#### EXTRACT PROVIDED ####
Horadiz is a city and municipality in the Fuzuli District of Azerbaijan, located on the left bank of the Aras river. As of 2019, it had a population of 7,600 people.

History 
During the Russian Empire, the village of Horadiz was part of the Jebrail Uyezd of Elisabethpol Governorate. According to the "Caucasian calendar" of 1912, the village had 1,424 inhabitants, the majority of whom were Azerbaijanis, who were listed as "Tatars" in the calendar.

Horadiz was designated as an urban-type settlement on 24 September 1947. It had a population of 5,689 people according to the 1989 Soviet census.

During the First Nagorno-Karabakh war the village became the scene of fierce fighting. On 24 October 1993, the village of Horadiz was captured by Armenian forces, which was condemned by UN Security Council Resolution No. 884 of 12 November 1993 and labelled as an occupation. On 6 January 1994, as a result of a counter-offensive, the Azerbaijani army regained control of the village. On 23 October 2007, Horadiz was granted city status.

Economy 
In the post-war period, Horadiz became the unofficial centre of the Fuzuli District, and large projects were implemented in the area of social infrastructure - 24 schools, 2 hospitals, Olympic Sports Complex, youth centre, historical and ethnographic museum, and mugham centre were built, individual houses restored.
#### RECORD EXCERPTS ####
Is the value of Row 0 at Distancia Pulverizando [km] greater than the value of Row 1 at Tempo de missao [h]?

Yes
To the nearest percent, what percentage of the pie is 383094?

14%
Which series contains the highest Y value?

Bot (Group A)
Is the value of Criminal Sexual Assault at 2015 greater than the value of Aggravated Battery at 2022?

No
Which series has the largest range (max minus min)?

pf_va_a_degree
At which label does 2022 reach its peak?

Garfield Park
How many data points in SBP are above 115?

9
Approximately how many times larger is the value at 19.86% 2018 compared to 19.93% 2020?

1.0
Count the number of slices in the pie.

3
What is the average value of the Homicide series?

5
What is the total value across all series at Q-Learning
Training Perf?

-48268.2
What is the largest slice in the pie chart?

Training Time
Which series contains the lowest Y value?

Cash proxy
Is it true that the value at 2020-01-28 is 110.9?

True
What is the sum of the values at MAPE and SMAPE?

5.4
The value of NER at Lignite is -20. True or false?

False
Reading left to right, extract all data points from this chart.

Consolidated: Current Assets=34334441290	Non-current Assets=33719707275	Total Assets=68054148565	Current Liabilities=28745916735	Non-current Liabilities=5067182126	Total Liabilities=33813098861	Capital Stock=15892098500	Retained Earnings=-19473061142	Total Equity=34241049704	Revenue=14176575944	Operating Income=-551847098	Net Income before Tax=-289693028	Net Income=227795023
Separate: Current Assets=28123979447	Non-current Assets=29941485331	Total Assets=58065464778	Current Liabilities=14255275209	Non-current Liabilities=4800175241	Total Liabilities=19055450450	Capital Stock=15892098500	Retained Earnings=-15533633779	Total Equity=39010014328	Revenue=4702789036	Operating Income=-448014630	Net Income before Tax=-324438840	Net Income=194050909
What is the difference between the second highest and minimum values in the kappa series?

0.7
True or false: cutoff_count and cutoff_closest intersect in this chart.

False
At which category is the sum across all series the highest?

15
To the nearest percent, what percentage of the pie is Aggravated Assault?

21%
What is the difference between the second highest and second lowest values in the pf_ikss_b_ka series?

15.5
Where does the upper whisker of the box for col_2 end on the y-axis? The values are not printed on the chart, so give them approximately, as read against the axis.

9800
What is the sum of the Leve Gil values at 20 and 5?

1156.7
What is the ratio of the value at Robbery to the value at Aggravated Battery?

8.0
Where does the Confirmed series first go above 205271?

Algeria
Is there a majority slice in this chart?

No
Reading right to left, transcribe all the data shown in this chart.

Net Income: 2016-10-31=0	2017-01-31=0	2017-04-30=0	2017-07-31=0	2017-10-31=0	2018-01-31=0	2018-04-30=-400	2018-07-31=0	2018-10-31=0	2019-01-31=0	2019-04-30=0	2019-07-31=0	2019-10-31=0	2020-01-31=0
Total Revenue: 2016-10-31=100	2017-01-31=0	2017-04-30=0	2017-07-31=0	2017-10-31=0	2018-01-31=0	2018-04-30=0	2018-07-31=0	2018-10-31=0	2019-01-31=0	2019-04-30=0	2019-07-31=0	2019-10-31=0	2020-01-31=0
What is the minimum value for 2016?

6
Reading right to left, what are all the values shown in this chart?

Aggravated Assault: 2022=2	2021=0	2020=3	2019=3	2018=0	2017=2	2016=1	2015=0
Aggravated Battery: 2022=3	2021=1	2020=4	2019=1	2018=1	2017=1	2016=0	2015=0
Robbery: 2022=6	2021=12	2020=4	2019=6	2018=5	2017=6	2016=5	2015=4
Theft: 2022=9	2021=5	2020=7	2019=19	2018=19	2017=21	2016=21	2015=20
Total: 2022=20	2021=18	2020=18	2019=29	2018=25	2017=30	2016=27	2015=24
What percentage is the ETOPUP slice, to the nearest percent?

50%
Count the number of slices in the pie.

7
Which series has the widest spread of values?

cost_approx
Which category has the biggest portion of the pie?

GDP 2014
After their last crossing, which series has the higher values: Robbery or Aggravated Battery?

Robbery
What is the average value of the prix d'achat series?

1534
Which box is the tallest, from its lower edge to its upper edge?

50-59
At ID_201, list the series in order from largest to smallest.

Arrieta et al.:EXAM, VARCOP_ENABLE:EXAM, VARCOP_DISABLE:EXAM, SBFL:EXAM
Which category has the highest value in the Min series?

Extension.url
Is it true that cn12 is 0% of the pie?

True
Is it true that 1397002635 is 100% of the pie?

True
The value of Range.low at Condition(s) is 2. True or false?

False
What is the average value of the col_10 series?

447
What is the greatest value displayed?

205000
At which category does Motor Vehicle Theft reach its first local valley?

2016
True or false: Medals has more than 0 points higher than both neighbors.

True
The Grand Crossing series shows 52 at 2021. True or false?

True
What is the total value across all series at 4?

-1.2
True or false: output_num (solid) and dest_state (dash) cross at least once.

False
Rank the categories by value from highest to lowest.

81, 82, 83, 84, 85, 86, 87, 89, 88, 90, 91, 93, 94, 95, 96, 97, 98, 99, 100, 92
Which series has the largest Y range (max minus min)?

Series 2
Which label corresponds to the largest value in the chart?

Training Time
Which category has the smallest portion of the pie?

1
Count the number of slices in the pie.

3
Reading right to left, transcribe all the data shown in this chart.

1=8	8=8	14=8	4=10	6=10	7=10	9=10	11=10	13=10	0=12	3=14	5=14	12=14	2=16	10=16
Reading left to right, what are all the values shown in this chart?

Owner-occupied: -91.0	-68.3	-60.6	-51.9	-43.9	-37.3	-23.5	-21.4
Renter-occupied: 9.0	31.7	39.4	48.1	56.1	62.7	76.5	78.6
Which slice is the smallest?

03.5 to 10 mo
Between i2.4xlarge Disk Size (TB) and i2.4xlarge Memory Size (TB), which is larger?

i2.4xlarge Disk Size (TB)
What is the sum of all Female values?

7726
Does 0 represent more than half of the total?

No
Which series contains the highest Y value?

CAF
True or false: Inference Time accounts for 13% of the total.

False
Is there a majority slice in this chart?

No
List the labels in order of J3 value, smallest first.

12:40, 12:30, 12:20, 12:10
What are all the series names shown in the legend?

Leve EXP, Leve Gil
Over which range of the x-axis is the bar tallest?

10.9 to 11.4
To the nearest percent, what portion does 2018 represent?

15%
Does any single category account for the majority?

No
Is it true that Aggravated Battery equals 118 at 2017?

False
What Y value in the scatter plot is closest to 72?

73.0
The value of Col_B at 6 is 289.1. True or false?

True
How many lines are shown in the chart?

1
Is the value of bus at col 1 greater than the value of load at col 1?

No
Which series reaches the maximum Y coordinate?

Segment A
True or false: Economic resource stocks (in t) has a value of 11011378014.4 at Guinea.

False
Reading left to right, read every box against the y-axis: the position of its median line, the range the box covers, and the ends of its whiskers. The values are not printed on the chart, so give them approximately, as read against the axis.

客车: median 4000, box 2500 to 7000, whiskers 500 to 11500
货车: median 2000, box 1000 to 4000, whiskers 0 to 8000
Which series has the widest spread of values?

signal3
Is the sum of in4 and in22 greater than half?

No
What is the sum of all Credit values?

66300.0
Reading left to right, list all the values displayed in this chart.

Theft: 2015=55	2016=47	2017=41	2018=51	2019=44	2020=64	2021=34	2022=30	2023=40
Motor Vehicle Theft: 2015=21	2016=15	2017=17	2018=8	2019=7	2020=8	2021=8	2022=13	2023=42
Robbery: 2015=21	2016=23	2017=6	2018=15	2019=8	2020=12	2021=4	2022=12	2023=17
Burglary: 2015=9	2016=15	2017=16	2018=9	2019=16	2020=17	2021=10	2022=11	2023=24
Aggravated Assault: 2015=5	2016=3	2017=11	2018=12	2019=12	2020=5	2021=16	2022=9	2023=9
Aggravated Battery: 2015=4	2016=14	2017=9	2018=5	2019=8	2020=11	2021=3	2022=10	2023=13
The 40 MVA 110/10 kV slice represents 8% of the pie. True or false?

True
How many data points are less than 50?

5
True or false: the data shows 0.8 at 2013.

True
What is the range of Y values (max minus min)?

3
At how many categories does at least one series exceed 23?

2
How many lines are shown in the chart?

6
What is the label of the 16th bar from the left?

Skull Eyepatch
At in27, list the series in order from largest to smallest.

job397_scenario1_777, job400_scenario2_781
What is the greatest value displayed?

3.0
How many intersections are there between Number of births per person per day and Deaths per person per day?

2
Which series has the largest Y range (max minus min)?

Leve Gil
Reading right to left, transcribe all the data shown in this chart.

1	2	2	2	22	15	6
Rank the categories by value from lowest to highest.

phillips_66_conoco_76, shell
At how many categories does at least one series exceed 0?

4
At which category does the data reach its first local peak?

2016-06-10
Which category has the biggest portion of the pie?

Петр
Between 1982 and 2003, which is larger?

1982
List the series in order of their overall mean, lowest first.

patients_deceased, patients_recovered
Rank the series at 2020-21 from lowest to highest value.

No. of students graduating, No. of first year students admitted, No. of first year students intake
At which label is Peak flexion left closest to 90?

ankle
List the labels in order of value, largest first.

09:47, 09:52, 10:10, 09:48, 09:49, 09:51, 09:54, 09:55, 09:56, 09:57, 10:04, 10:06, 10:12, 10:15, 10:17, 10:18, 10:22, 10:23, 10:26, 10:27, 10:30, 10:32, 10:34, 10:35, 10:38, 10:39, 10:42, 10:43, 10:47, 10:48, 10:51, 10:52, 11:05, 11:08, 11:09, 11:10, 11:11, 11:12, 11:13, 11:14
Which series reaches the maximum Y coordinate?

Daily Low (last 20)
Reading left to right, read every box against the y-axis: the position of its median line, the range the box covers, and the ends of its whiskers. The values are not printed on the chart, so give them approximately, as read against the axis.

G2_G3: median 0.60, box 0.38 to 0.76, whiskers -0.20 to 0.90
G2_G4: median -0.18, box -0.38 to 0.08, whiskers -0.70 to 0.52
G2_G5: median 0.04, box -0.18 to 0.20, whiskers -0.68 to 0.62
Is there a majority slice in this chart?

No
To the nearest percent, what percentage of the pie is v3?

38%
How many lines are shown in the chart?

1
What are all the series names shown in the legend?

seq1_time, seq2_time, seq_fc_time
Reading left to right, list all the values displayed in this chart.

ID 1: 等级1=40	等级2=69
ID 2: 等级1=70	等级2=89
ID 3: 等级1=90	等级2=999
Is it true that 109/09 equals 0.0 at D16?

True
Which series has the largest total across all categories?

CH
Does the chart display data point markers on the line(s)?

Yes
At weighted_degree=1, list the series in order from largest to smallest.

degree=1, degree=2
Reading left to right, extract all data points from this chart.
####
▶ [DESCRIPTION OF THE TASK]:
Answer these questions using the text about Horadiz above.
1. What population did Horadiz have as of 2019?
2. On what date was Horadiz designated an urban-type settlement?
3. How many schools were built in the post-war period?

▶ [SOLUTION]:
1. 7,600 people
2. 24 September 1947
3. 24